Really, really interested to see the first daylight sat image to see the appearance of the CDO and the eye, to get a handle on where she is as far as intensity, because it does look very strong. I would not be surprised if the pressures were down into the mid 940s. That would be a drop of around 45mb in 24 hours! This sounds absurd, I suppose, and I would like to think that I'm not getting carried away into what I felt was an intensity frenzy happening all day yesterday, because I'm basing it on the sat image appearance from this morning, and trying not to speculate.

Now Rita has entered the part of the loop current coming up from the western end of Cuba, and this is the day that I thought she would be strengthening...only I didn't realize she would have already strengthened to a strong Cat 3 before this time.
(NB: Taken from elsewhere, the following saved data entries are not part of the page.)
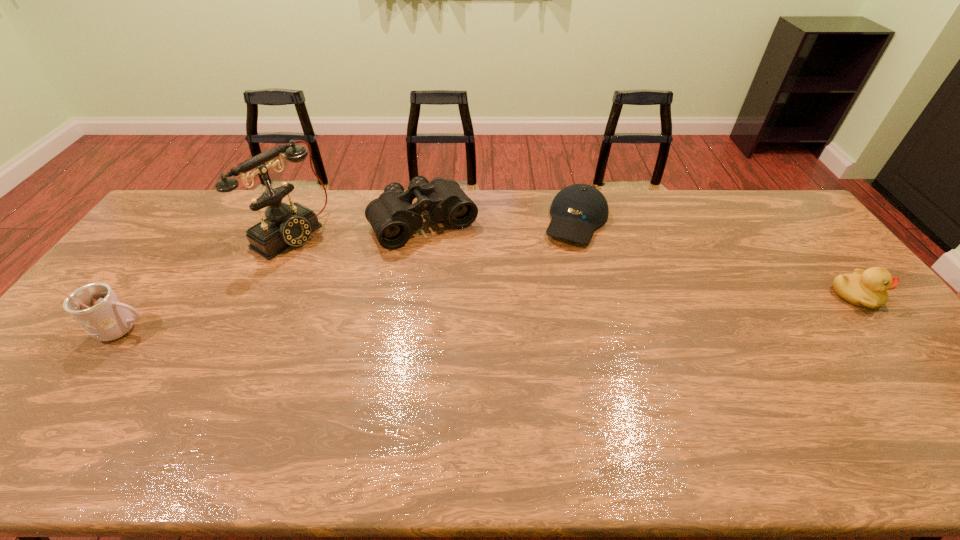
Image resolution: width=960 pixels, height=540 pixels. I want to click on telephone that is positioned at the far edge, so click(x=285, y=225).

Image resolution: width=960 pixels, height=540 pixels. Identify the location of baseball cap at the far edge. (577, 210).

Locate an element on the screen. object that is positioned at the left edge is located at coordinates (96, 307).

Find the location of a particular element. object that is at the right edge is located at coordinates (867, 288).

At what (x,y) coordinates should I click in order to perform the action: click on blank space at the far edge of the desktop. Please return your answer as a coordinate pair (x, y). The width and height of the screenshot is (960, 540). Looking at the image, I should click on (673, 191).

In the image, there is a desktop. What are the coordinates of `vacant space at the near edge` in the screenshot? It's located at (647, 386).

Image resolution: width=960 pixels, height=540 pixels. I want to click on vacant region at the left edge of the desktop, so click(x=81, y=382).

Identify the location of blank space at the right edge. pyautogui.click(x=801, y=250).

The width and height of the screenshot is (960, 540). What are the coordinates of `free location at the far left corner` in the screenshot? It's located at (195, 202).

The height and width of the screenshot is (540, 960). Identify the location of free space at the far right corner. (734, 190).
Also she moved faster than I anticipated a couple days ago so I had originally thought she'd be going over this area Wed aft into Thurs am. Luckily her path west at around 24 lat doesn't take her over the more extreme warm portion of the loop current that is up around 26-27 lat, but it seems now that this will be enough to put her at Cat 5 today. So by the end of today, or tomorrow morning, she should be at her strongest over the entire trip through the GOM, and will likely drop in intensity before landfall. However she may not drop enough to significantly reduce storm surge, and may still maintain major hurricane status at landfall.